■ **INSTRUCTIONS TO FOLLOW**: Find the line with "soap bottle: none [204,210,250,291]" in the entries below. Repeat it, every following line, and the line with "soap bottle: none [200,206,246,286]", exactly and with nothing added.

Dataset excerpts:
• • • •

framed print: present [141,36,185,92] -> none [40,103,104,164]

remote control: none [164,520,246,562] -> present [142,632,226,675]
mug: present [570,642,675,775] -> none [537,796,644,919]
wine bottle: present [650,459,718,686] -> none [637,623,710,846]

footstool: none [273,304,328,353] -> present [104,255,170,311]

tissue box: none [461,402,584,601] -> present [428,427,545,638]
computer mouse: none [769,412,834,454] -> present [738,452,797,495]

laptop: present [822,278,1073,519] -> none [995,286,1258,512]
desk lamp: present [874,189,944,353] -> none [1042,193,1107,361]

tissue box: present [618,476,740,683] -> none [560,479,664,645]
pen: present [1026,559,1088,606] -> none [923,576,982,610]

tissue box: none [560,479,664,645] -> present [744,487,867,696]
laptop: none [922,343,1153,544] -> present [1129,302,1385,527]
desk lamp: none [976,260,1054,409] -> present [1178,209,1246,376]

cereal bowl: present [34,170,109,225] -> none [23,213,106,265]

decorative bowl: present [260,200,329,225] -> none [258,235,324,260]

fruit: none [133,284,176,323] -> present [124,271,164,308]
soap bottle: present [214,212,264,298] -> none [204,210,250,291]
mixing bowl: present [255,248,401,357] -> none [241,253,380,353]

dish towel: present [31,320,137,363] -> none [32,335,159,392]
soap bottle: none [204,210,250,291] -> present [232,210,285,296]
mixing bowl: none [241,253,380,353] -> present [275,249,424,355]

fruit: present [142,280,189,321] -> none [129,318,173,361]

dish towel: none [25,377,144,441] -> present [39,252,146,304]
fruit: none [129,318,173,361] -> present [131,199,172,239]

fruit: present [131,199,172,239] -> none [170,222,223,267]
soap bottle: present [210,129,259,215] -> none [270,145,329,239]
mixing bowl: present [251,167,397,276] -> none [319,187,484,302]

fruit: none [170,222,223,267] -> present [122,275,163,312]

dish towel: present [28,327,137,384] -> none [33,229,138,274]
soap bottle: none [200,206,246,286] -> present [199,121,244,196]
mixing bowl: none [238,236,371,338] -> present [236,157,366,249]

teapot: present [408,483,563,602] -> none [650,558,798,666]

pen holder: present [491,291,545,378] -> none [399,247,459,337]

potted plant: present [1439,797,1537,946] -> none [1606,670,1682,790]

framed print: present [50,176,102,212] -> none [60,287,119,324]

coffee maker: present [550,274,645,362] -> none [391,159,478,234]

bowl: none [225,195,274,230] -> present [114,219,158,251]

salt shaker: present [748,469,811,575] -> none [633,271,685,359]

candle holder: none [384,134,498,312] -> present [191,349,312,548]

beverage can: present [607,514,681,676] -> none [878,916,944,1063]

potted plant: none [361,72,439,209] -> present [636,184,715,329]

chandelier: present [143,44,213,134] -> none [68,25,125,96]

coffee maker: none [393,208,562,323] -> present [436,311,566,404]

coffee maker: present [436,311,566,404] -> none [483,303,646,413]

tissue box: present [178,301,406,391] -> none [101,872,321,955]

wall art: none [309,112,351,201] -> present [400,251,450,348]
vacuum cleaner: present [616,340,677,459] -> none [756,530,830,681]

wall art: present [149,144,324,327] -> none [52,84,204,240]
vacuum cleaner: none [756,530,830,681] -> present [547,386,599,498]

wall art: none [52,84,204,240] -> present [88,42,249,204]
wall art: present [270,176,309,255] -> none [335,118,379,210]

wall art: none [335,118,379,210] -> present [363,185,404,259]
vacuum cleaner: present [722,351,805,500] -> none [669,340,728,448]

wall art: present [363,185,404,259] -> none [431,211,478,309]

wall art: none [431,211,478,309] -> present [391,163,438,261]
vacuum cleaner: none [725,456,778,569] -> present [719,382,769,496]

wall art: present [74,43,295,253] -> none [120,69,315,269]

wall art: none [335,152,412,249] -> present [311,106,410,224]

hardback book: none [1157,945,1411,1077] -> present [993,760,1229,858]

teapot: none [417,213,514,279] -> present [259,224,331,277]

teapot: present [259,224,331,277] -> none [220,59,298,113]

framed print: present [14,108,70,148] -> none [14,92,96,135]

• • • •

■ **RESPONSE AREA**:
soap bottle: none [204,210,250,291] -> present [232,210,285,296]
mixing bowl: none [241,253,380,353] -> present [275,249,424,355]

fruit: present [142,280,189,321] -> none [129,318,173,361]

dish towel: none [25,377,144,441] -> present [39,252,146,304]
fruit: none [129,318,173,361] -> present [131,199,172,239]

fruit: present [131,199,172,239] -> none [170,222,223,267]
soap bottle: present [210,129,259,215] -> none [270,145,329,239]
mixing bowl: present [251,167,397,276] -> none [319,187,484,302]

fruit: none [170,222,223,267] -> present [122,275,163,312]

dish towel: present [28,327,137,384] -> none [33,229,138,274]
soap bottle: none [200,206,246,286] -> present [199,121,244,196]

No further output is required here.